Passage provided:
ICAI issues clarifications on Ind AS implementation issues

ICAI issues clarifications on Ind AS

The Institute of Chartered Accountants of India (ICAI) has, on 24 and 30 June 2016, issued certain clarifications in the form of Frequently Asked Questions (FAQs) on the application of the ‘deemed cost’ exemption and consolidation requirements under the Indian Accounting Standards (Ind AS).


New developments

The Institute of Chartered Accountants of India (ICAI) has, on 24 and 30 June 2016, issued certain clarifications in the form of Frequently Asked Questions (FAQs) on the application of the ‘deemed cost’ exemption and consolidation requirements under the Indian Accounting Standards (Ind AS).

Further, the Ind AS Transition Facilitation Group (ITFG) constituted by the ICAI issued an update to its second bulletin (that covers Ind AS application issues discussed at its second meeting held on 12 April 2016) with additional guidance on the accounting for premium on the redemption of non- onvertible debentures.

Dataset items
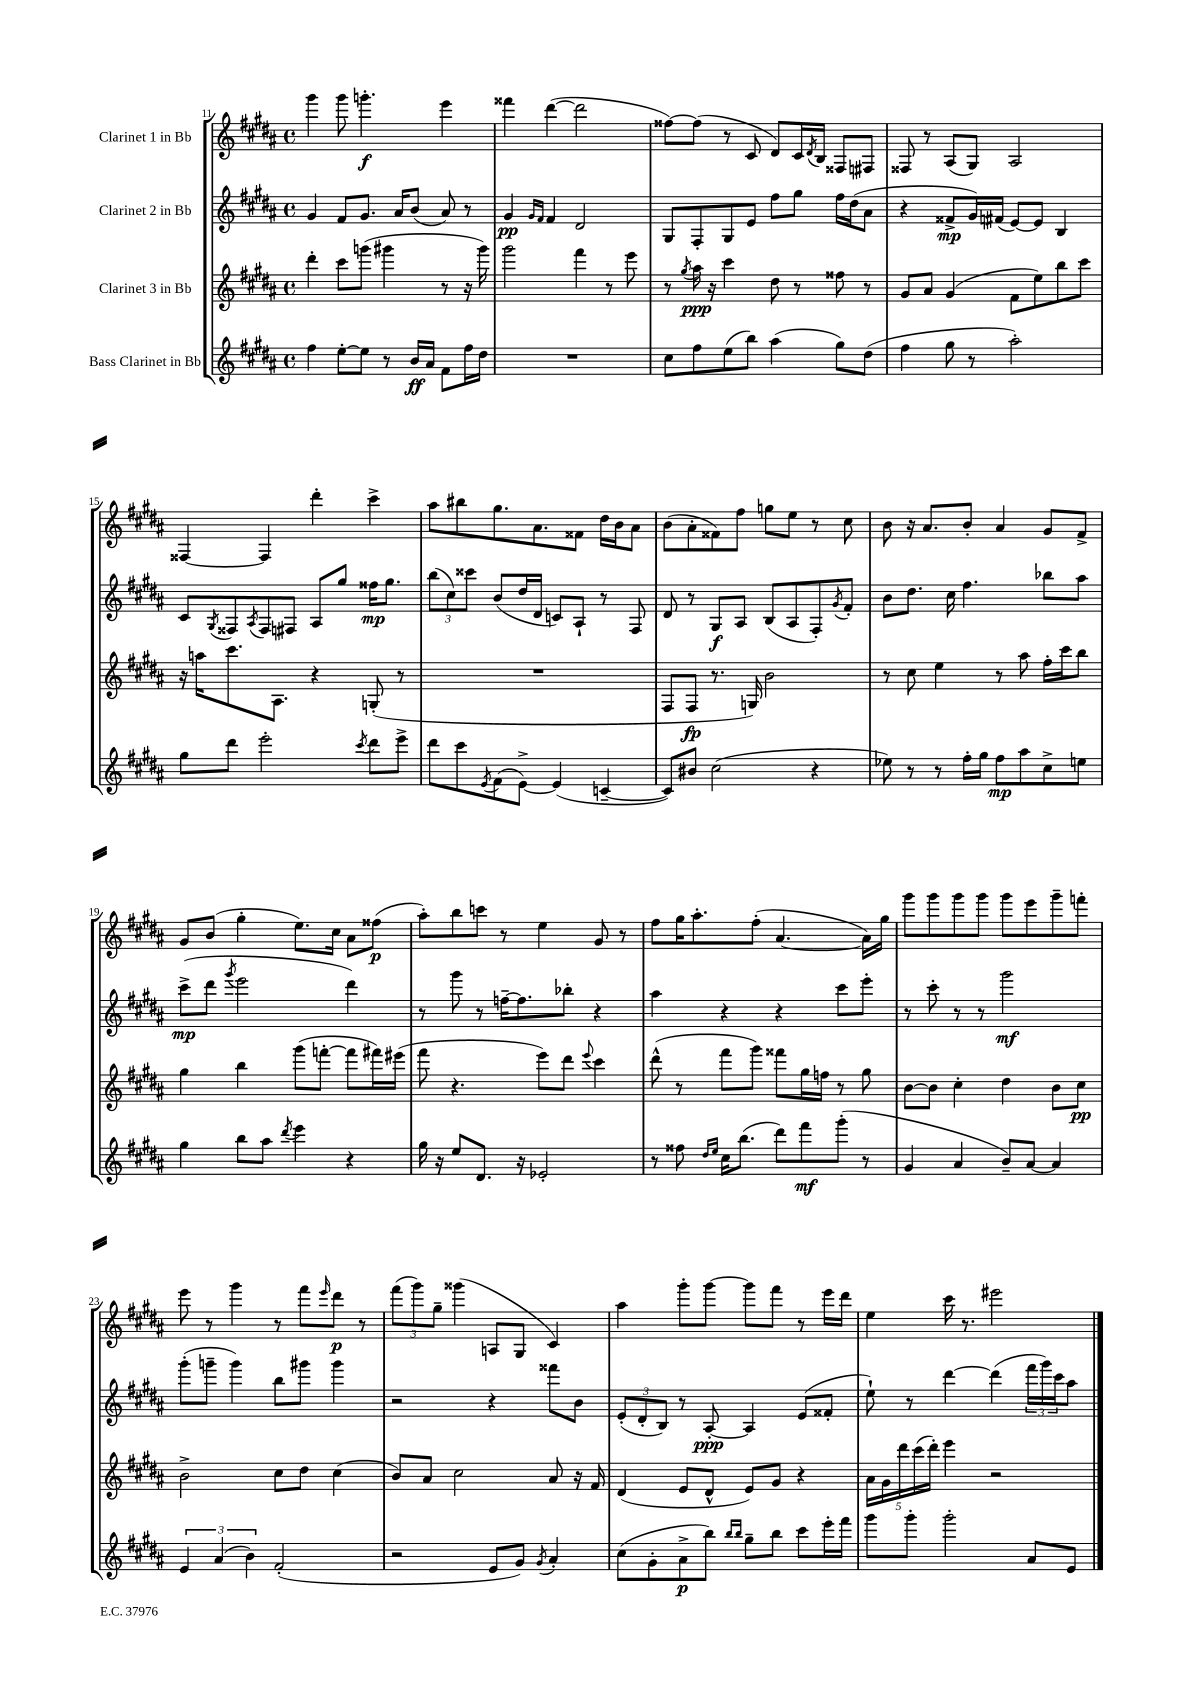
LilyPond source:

<<
\new StaffGroup <<
\new Staff = "s0" \with { instrumentName = "Clarinet 1 in Bb" } {
    \clef treble \key b \major \defaultTimeSignature \time 4/4
    gis'''4 gis'''8 g'''4.-.\f e'''4 |
    fisis'''4 dis'''4~( dis'''2 |
    fisis''8~) fisis''8( r8 cis'8 dis'8) cis'16 \acciaccatura { dis'8 } b16 fisis8 fis8 |
    fisis8 r8 ais8( gis8) ais2 |
    fisis4~ fisis4 dis'''4-. cis'''4-> |
    ais''8 bis''8 gis''8. ais'8. fisis'8 dis''16 b'16 ais'8 |
    b'8( ais'8-. fisis'8) fis''8 g''8 e''8 r8 cis''8 |
    b'8 r16 ais'8. b'8-. ais'4 gis'8 fis'8-> |
    gis'8 b'8( gis''4-. e''8.) cis''16 ais'8 fisis''8\p( |
    ais''8-.) b''8 c'''8 r8 e''4 gis'8 r8 |
    fis''8 gis''16 ais''8.-. fis''8-.( ais'4.~ ais'16) gis''16 |
    gis'''8 gis'''8 gis'''8 gis'''8 gis'''8 e'''8 gis'''8-- f'''8-. |
    e'''8 r8 gis'''4 r8 fis'''8 \grace { e'''16 } dis'''8\p r8 |
    \tuplet 3/2 { fis'''8( gis'''8) gis''8-- } gisis'''4( a8 gis8 cis'4) |
    ais''4 gis'''8-. gis'''8~ gis'''8 fis'''8 r8 e'''16 dis'''16 |
    e''4 cis'''16 r8. eis'''2 \bar "|." |
}
\new Staff = "s1" \with { instrumentName = "Clarinet 2 in Bb" } {
    \clef treble \key b \major \defaultTimeSignature \time 4/4
    gis'4 fis'8 gis'8. ais'16 b'8( ais'8) r8 |
    gis'4\pp \grace { gis'16 fis'16 } fis'4 dis'2 |
    gis8 fis8-. gis8 e'8 fis''8 gis''8 fis''16 dis''16( ais'8 |
    r4 fisis'8->\mp gis'16) fis'16( e'8~) e'8 b4 |
    cis'8 \acciaccatura { gis8 } fisis8 \acciaccatura { ais8 } fisis8 fis8 ais8 gis''8 fisis''16\mp gis''8. |
    \tuplet 3/2 { b''8( cis''8) cisis'''8 } b'8( dis''16 dis'16 c'8) ais8-! r8 fis8 |
    dis'8 r8 gis8\f ais8 b8( ais8 fis8-.) \acciaccatura { gis'8 } fis'8-. |
    b'8 dis''8. cis''16 fis''4. bes''8 ais''8 |
    cis'''8->\mp( dis'''8 \acciaccatura { gis'''8 } e'''2 dis'''4) |
    r8 gis'''8 r8 f''16~-- f''8. bes''8-. r4 |
    ais''4 r4 r4 cis'''8 e'''8-. |
    r8 cis'''8-. r8 r8 gis'''2\mf |
    gis'''8-.( g'''8-- g'''4) b''8 gis'''8 gis'''4 |
    r2 r4 fisis'''8 b'8 |
    \tuplet 3/2 { e'8-.( dis'8-. b8) } r8 ais8~-.\ppp ais4 e'8( fisis'8-. |
    e''8-!) r8 dis'''4~ dis'''4( \tuplet 3/2 { fis'''16 gis'''16) cis'''16 } ais''8 \bar "|." |
}
\new Staff = "s2" \with { instrumentName = "Clarinet 3 in Bb" } {
    \clef treble \key b \major \defaultTimeSignature \time 4/4
    dis'''4-. cis'''8 g'''8( gis'''4 r8 r16 gis'''16) |
    gis'''2 fis'''4 r8 e'''8 |
    r8 \acciaccatura { gis''8 } ais''16\ppp r16 cis'''4 dis''8 r8 fisis''8 r8 |
    gis'8 ais'8 gis'4( fis'8 e''8) b''8 cis'''8 |
    r16 a''16 cis'''8. ais8. r4 g8-.( r8 |
    R1 |
    fis8 fis8\fp r8. g16) b'2 |
    r8 cis''8 e''4 r8 ais''8 fis''16-. cis'''16 b''8 |
    gis''4 b''4 gis'''8( f'''8~-. f'''8 fis'''16) eis'''16( |
    fis'''8 r4. e'''8) dis'''8 \appoggiatura { e'''8 } cis'''4 |
    dis'''8-^( r8 fis'''8 gis'''8) fisis'''8 gis''16 f''16 r8 gis''8 |
    b'8~ b'8 cis''4-. dis''4 b'8 cis''8\pp |
    b'2-> cis''8 dis''8 cis''4( |
    b'8) ais'8 cis''2 ais'8 r16 fis'16 |
    dis'4( e'8 dis'8-^ e'8) gis'8 r4 |
    \tuplet 5/4 { ais'16 gis'16 dis'''16 cis'''16( dis'''16-.) } e'''4 r2 \bar "|." |
}
\new Staff = "s3" \with { instrumentName = "Bass Clarinet in Bb" } {
    \clef treble \key b \major \defaultTimeSignature \time 4/4
    fis''4 e''8~-. e''8 r8 b'16\ff ais'16 fis'8 fis''16 dis''16 |
    R1 |
    cis''8 fis''8 e''8( b''8) ais''4( gis''8) dis''8( |
    fis''4 gis''8 r8 ais''2-.) |
    gis''8 dis'''8 e'''2-. \acciaccatura { cis'''8 } dis'''8 e'''8-> |
    dis'''8 cis'''8 \acciaccatura { e'8 } fis'8( e'8~->) e'4( c'4~-- |
    c'8) bis'8 cis''2( r4 |
    ees''8) r8 r8 fis''16-. gis''16 fis''8\mp ais''8 cis''8-> e''8 |
    gis''4 b''8 ais''8 \acciaccatura { dis'''8 } e'''4 r4 |
    gis''16 r16 e''8 dis'8. r16 ees'2-. |
    r8 fisis''8 \grace { dis''16 e''16 } cis''16 b''8.( dis'''8) fis'''8\mf gis'''8-.( r8 |
    gis'4 ais'4 b'8--) ais'8~ ais'4 |
    \tuplet 3/2 { e'4 ais'4( b'4) } fis'2-.( |
    r2 e'8 gis'8) \acciaccatura { gis'8 } ais'4-. |
    cis''8( gis'8-. ais'8->\p b''8) \grace { b''16 b''16 } gis''8-- b''8 cis'''8 e'''16-. fis'''16 |
    gis'''8 gis'''8-. gis'''2-. ais'8 e'8 \bar "|." |
}
>>
>>
\layout { \context { \Score currentBarNumber = #11 } }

Task list:
#1 Answer these questions using the passage on the ICAI's Ind AS clarifications:
(a) On which dates did the ICAI issue its clarifications?
(b) In what form were the clarifications issued?
(c) On what date was the ITFG's second meeting held?
#2 Write the next part of the passage on the ICAI's Ind AS clarifications, continuing from its last sentence.
The entries aren't needed for anything that follows.

Exercise results:
#1
(a) 24 and 30 June 2016
(b) Frequently Asked Questions (FAQs)
(c) 12 April 2016

#2
This IFRS note provides an overview of the following clarifications:

  • FAQ on the application of the deemed cost exemption
  • FAQ on consolidation
  • ITFG update on second bulletin

Overview of the guidance

1.    FAQ on the application of the ‘deemed cost’ exemption

Ind AS 101, First-time Adoption of Indian Accounting Standards permits an entity (in situations where there is no change in functional currency) on the date of transition to Ind AS, to continue with the carrying value for all of its property, plant and equipment (PPE), measured as per its previous GAAP, and use that carrying value as its ‘deemed cost’ at the date of transition.

‘Deemed cost’ is definedas ‘an amount used as a surrogate for cost or depreciated cost at a given date. Subsequent depreciation or amortisation assumes that the entity had initially recognised the asset or liability at the given date and that its cost was equal to the deemed cost’.

The issue discussed is whether, on application of the exemption above and in view of the definition of deemed cost, the accumulated depreciation and provision for impairment under previous GAAP would be treated as ‘nil’ on the date of transition and how would the impact - in case of a reversal in impairment losses (recognised prior to the date of transition) - be recognised.

This issue was previously referred to the Accounting Standards Board (ASB) by the ITFG and the ASB issued the following clarification on 30 June 2016.

ICAI guidance

The ICAI clarified that when an entity elects the deemed cost on the transition date (i.e. carrying values of PPE as per the previous GAAP) as the cost of its PPE, then any accumulated depreciation and provision for impairment under previous GAAP will have no relevance.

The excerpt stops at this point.